====== Quoted passage
Per the tobacco company lawsuits, they’ll just blame the petrol industry for not labeling their product as “addictive”. We can’t stop using fossil fuels because we’re hooked now and it’s all their fault. Now give me money!

SAMURAI
March 7, 2018 10:31 pm

It has just been announced that a judge in San Francisco will hear scientific arguments for and against the CAGW hypothesis on March 21st regarding this oil company shakedown orchestrated by the Left.
http://www.mcclatchydc.com/news/nation-world/national/article203842084.html
I hope the oil companies put together The Dream Team of expert witnesses (Dr. Curry, Dr. Soon, Dr. Spencer and Dr. Lindzen would be nice) and that the overwhelming empirical evidence against CAGW will lead to a favorable ruling for the oil companies….
Since this is a Leftist San Francisco judge, I doubt the oil companies will get a fair ruling, but ya neva know… Regardless, at least the oil companies can try to win on appeal; hopefully all the way to SCOTUS.
Obviously hypotheses can’t be confirmed or disconfirmed by judges, but this trial will provide some excellent PR for CAGW skeptics.

Editor
Reply to  SAMURAI
March 7, 2018 11:41 pm

I doubt that the court case will turn out well for the oil companies. When it comes to scientific evidence, I think you will find that the court will be unable to understand any of the science, and will make their decision based on the number of capital letters after each expert witness’s name. I doubt that the climate science “dream team” will have enough letters to make the court even listen. Forget about charts and climate history and all that logical stuff. Pour money into people with lots of impressive qualifications and lots of those super-persuasive capital letters.
============
====== Extracted records
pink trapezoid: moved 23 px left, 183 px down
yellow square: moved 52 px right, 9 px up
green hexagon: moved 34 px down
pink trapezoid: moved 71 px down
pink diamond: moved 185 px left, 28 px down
============
====== Extracted records
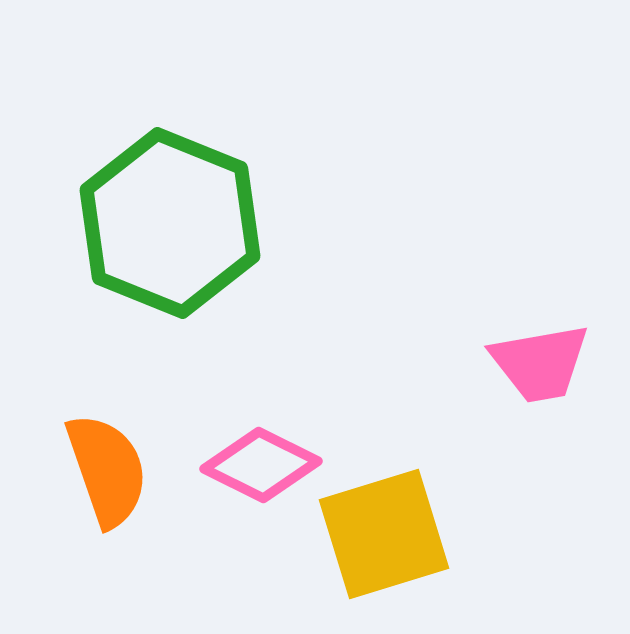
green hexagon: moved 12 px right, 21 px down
============
- What this task involves: Please check each statement against the comment thread above about the oil company lawsuit, answering yes or no and quoting the deciding words. 1. SAMURAI says the hearing will take place before a judge in San Francisco. 2. The Editor expects the court case to go well for the oil companies. 3. SAMURAI says judges can confirm or disconfirm hypotheses.

- Output for this task:
1. Yes: "a judge in San Francisco will hear scientific arguments for and against the CAGW hypothesis on March 21st"
2. No: "I doubt that the court case will turn out well for the oil companies."
3. No: "Obviously hypotheses can’t be confirmed or disconfirmed by judges"